Poonch-Rajouri Rail Link

The Ministry of Railways has sanctioned a Final Location Survey for a proposed new railway line between Reasi and Poonch – a stretch of approximately 190 kilometres – at an estimated survey cost of Rs 26.41 crore. For the twin border districts of Poonch and Rajouri, long severed from the national rail network and long neglected in India’s infrastructure calculus, this is a moment worth marking. However, rail connectivity in these parts has been promised, surveyed, assessed and deferred before. The lesson of that troubled history is that a survey, however necessary, is not a guarantee. It is a beginning. The route now under scrutiny follows a more direct alignment from Reasi, which already serves as the terminus of the celebrated Udhampur-Srinagar-Baramulla Rail Link. The earlier proposal – a 223-kilometre line from Jammu via Akhnoor and Rajouri to Poonch, projected to cost Rs 22,771 crore – was effectively shelved after feasibility studies returned low traffic projections. That outcome was not surprising in a narrow technocratic sense. Traffic projections measure what is; they cannot measure what could be or what must be.

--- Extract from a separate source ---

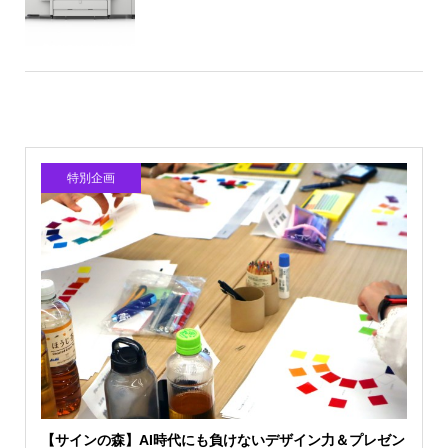
特別企画
【サインの森】AI時代にも負けないデザイン力＆プレゼン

The case for connecting Poonch and Rajouri to the national rail network rests on multiple pillars. These districts lie along the Line of Control, and the Indian Army has historically borne the burden of transporting men, materiel and heavy logistics through treacherous mountain roads prone to disruption by weather, militancy and cross-border shelling. It is an operational constraint. A railway line, impervious to most surface disruptions and capable of vastly higher freight loads, would be a strategic asset of the first order. The second pillar is development. Poonch and Rajouri carry the unhappy distinction of being among Jammu and Kashmir’s most industrially underdeveloped districts. Tourism, despite the region’s spectacular landscapes and rich cultural heritage, remains a fraction of its potential – constrained by poor accessibility. Small enterprises struggle to compete with better-connected markets. Skilled workers migrate. Investment does not arrive. These are not independent pathologies; they are symptoms of the same infrastructural deficit. Rail connectivity has historically served as a transformative catalyst for remote regions, unlocking supply chains, reducing transport costs and making investment viable. There is no persuasive reason to believe the Poonch-Rajouri belt would be any different.

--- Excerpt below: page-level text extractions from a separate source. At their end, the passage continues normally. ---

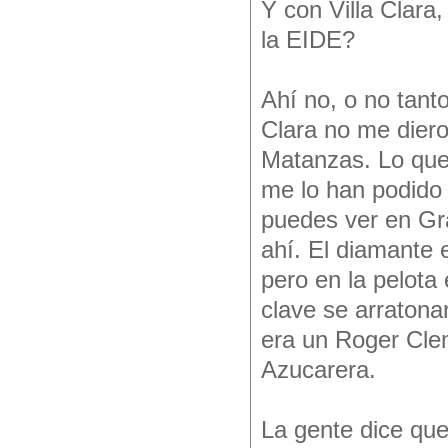
Y con Villa Clara
la EIDE?
Ahí no, o no tant
Clara no me diero
Matanzas. Lo que 
me lo han podido 
puedes ver en Gra
ahí. El diamante 
pero en la pelota
clave se arratona
era un Roger Clem
Azucarera.
La gente dice que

Communities along the Line of Control absorb, season after season, the costs of the India-Pakistan rivalry – shelling, displacement, interrupted livelihoods, and lives lived under the shadow of escalation. The least the nation owes these communities is proper connectivity. The Jammu-Srinagar railway, first surveyed during the Dogra Maharaja’s reign, took the better part of a century to come to fruition – with the USBRL only achieving full operationalisation in 2025 – and is a sobering reminder of how slowly the machinery of aspiration turns in the mountains.
There is also a broader strategic possibility that warrants serious exploration: aligning the Reasi-Poonch line along a corridor that could eventually be extended towards the Kashmir Valley via a route analogous to the Mughal Road. Such a link would create a second rail corridor connecting Jammu and Kashmir, reducing dependence on the single USBRL track and dramatically increasing overall rail traffic between the two divisions. With Jammu recently elevated to a separate railway division, the administrative framework for such an ambition now exists.
None of this is to minimise the significance of the survey. It is a rigorous technical exercise that will determine feasible alignment, assess geological and topographical challenges, and produce refined cost estimates upon which any subsequent sanction for construction must rest. But the larger lesson must be absorbed by planners and policymakers alike: the framework for evaluating border-area railway projects cannot be the same as the framework applied to the Delhi-Mumbai Industrial Corridor. Remunerativeness, as ordinarily understood, will almost always cut against investment in conflict-proximate, sparsely populated regions. A more intelligent approach would place strategic weight, developmental imperative and national equity alongside ridership forecasts in any cost-benefit calculus.
The people of Poonch and Rajouri have waited long. One hopes that this time they will see the project through with the urgency it deserves: not just as an infrastructure investment, but as a national obligation to communities that have given much and received far too little.